You're right, creating a ForEach from a Range<Int> is not always what we want, because that loses each item's explicit identity info, and each subview gains its implicit identity for its position in the view structure.
But in this case I think it's OK, because in the original code, the identity of each item is actually just an index, and the index never changes. However if in some day the items will be say reorder or removed, then this will result in UI glitches.
i see. i just oversimplified it for this thread... in the actual code ID's are UUID strings, and items can be dynamically added/removed.
What does this mean? What is POD?
Plain Old Data. Also known as a "trivial type". Value type, stores data only, no extra copy, move, destruction operations.
https://github.com/apple/swift/blob/main/docs/ABIStabilityManifesto.md#type-properties
you can use the method _isPOD() to check if a type is POD like so: _isPOD(Int.self)
and in relation to the thread someone from SwiftUI team decided it is good idea to do something like this (pseudocode):
if !_isPOD(a) {
equal = a == b
} else {
equal = memcmp(a, b) == 0
}
IMHO, a much better check there would be "is equatable" instead.
I thought about it a little bit and it makes absolutely no sense to use equatable when the values are byte-equal.
There is no possible way to differentiate two values which are equal byte wise.
Yes you could return false in the equatable implementation, for example based on a random number or always, but you can never in a deterministic way distinguish two values which are exactly the same.
Yes you could have an external global dependency which marks items as 'dirty' based on an id. But that won't work. When do you reset this flag? Is item A != Item B when the flag is dirty and then you reset the flag and suddenly they are equal although they didn't change at all? How do you know when these items will be compared and which items are compared right now? It's just not possible.

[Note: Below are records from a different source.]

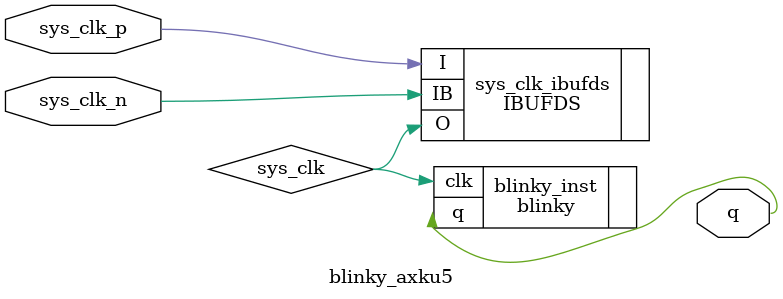
<source format=v>
module blinky_axku5 #(
  parameter clk_freq_hz = 0
) (
  input wire  sys_clk_p,
  input wire  sys_clk_n,
  output wire q
);

IBUFDS sys_clk_ibufds (
    .O (sys_clk),
    .I (sys_clk_p),
    .IB(sys_clk_n)
);

blinky #(
  .clk_freq_hz(clk_freq_hz)
) blinky_inst (
  .clk (sys_clk),
  .q   (q)
);

endmodule
</source>
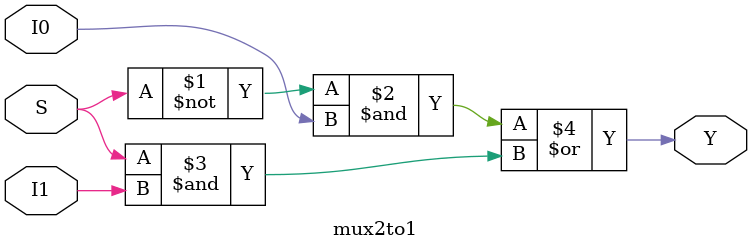
<source format=v>
`timescale 1ns / 1ps
module mux2to1 (
    input  I0, I1,  
    input  S,      
    output Y       
);
assign Y = (~S & I0) | (S & I1);
endmodule


</source>
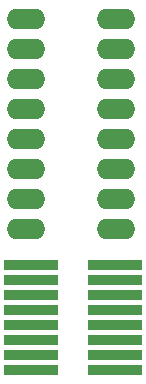
<source format=gts>
G75*
G70*
%OFA0B0*%
%FSLAX24Y24*%
%IPPOS*%
%LPD*%
%AMOC8*
5,1,8,0,0,1.08239X$1,22.5*
%
%ADD10O,0.1280X0.0680*%
%ADD11R,0.1830X0.0330*%
D10*
X005512Y013691D03*
X005512Y012691D03*
X005512Y011691D03*
X005512Y010691D03*
X005512Y009691D03*
X005512Y008691D03*
X005512Y007691D03*
X005512Y006691D03*
X002512Y006691D03*
X002512Y007691D03*
X002512Y008691D03*
X002512Y009691D03*
X002512Y010691D03*
X002512Y011691D03*
X002512Y012691D03*
X002512Y013691D03*
D11*
X002662Y001991D03*
X002662Y002491D03*
X002662Y002991D03*
X002662Y003491D03*
X002662Y003991D03*
X002662Y004491D03*
X002662Y004991D03*
X002662Y005491D03*
X005462Y005491D03*
X005462Y004991D03*
X005462Y004491D03*
X005462Y003991D03*
X005462Y003491D03*
X005462Y002991D03*
X005462Y002491D03*
X005462Y001991D03*
M02*

</source>
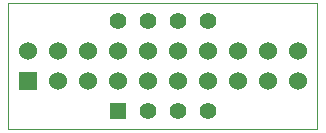
<source format=gbs>
G04 (created by PCBNEW (2013-07-07 BZR 4022)-stable) date 7/10/2015 1:05:57 PM*
%MOIN*%
G04 Gerber Fmt 3.4, Leading zero omitted, Abs format*
%FSLAX34Y34*%
G01*
G70*
G90*
G04 APERTURE LIST*
%ADD10C,0.00590551*%
%ADD11C,0.00393701*%
%ADD12R,0.06X0.06*%
%ADD13C,0.06*%
%ADD14R,0.055X0.055*%
%ADD15C,0.055*%
G04 APERTURE END LIST*
G54D10*
G54D11*
X84150Y-62950D02*
X84150Y-62900D01*
X84150Y-67100D02*
X84150Y-62950D01*
X73850Y-67100D02*
X84150Y-67100D01*
X73850Y-66950D02*
X73850Y-67100D01*
X73850Y-62900D02*
X73850Y-66950D01*
X84150Y-62900D02*
X73850Y-62900D01*
G54D12*
X74500Y-65500D03*
G54D13*
X74500Y-64500D03*
X75500Y-65500D03*
X75500Y-64500D03*
X76500Y-65500D03*
X76500Y-64500D03*
X77500Y-65500D03*
X77500Y-64500D03*
X78500Y-65500D03*
X78500Y-64500D03*
X79500Y-65500D03*
X79500Y-64500D03*
X80500Y-65500D03*
X80500Y-64500D03*
X81500Y-65500D03*
X81500Y-64500D03*
X82500Y-65500D03*
X82500Y-64500D03*
X83500Y-65500D03*
X83500Y-64500D03*
G54D14*
X77500Y-66500D03*
G54D15*
X78500Y-66500D03*
X79500Y-66500D03*
X80500Y-66500D03*
X80500Y-63500D03*
X79500Y-63500D03*
X78500Y-63500D03*
X77500Y-63500D03*
M02*

</source>
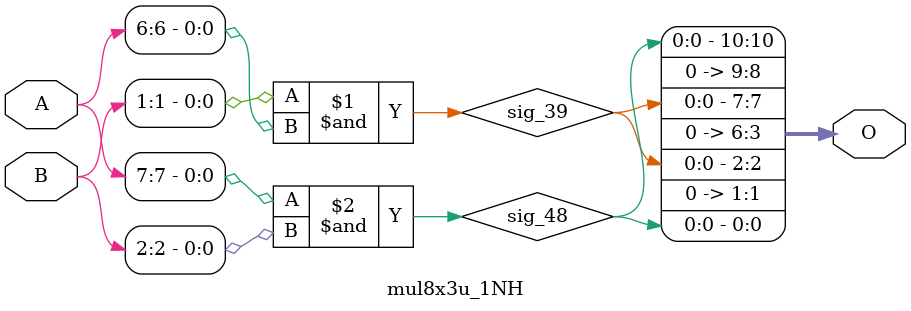
<source format=v>
/***
* This code is a part of EvoApproxLib library (ehw.fit.vutbr.cz/approxlib) distributed under The MIT License.
* When used, please cite the following article(s): V. Mrazek, L. Sekanina, Z. Vasicek "Libraries of Approximate Circuits: Automated Design and Application in CNN Accelerators" IEEE Journal on Emerging and Selected Topics in Circuits and Systems, Vol 10, No 4, 2020 
* This file contains a circuit from a sub-set of pareto optimal circuits with respect to the pwr and wce parameters
***/
// MAE% = 10.29 %
// MAE = 211 
// WCE% = 36.96 %
// WCE = 757 
// WCRE% = 100.20 %
// EP% = 87.06 %
// MRE% = 70.10 %
// MSE = 76819 
// PDK45_PWR = 0.0006 mW
// PDK45_AREA = 4.7 um2
// PDK45_DELAY = 0.04 ns

module mul8x3u_1NH (
    A,
    B,
    O
);

input [7:0] A;
input [2:0] B;
output [10:0] O;

wire sig_39,sig_48;

assign sig_39 = B[1] & A[6];
assign sig_48 = A[7] & B[2];

assign O[10] = sig_48;
assign O[9] = 1'b0;
assign O[8] = 1'b0;
assign O[7] = sig_39;
assign O[6] = 1'b0;
assign O[5] = 1'b0;
assign O[4] = 1'b0;
assign O[3] = 1'b0;
assign O[2] = sig_39;
assign O[1] = 1'b0;
assign O[0] = sig_48;

endmodule



</source>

If two values are equal in memory, they are equal no matter what.
that's what i've settled upon so far:
struct PublishedItem: Identifiable, Equatable {
var id: String
var version: Int // getting bumped on every change
// dynamic properties here based on external model
var x: Double { ... }
// ...
}
every time external model changes the relevant version field is bumped in both external model data structure (in my case C based) and the corresponding swift's PublishedItem. with this approach i don't even have to have a custom Equatable implementation, and indeed memcmp compare works just fine.
still, the SwiftUI optimisation of not calling EQ for pod types feels totally wrong. for example my custom EQ can return true even if items are bitwise different (similar to what the "The Mystery Behind View Equality - The SwiftUI Lab" is doing).
sounds like a good solution to me
Yes I agree, it makes sense that its not called when they are the same but it would make sense to call it when they are not. From the documentation it sounds like that's what it should do. So maybe this is a bug or we miss understand the documentation.
i didn't test it thoroughly but it looks like this works on iOS13 but not 14 / 15. perhaps a bug.
EQV is indeed for preventing redraw, use id(_:) to force redraw instead.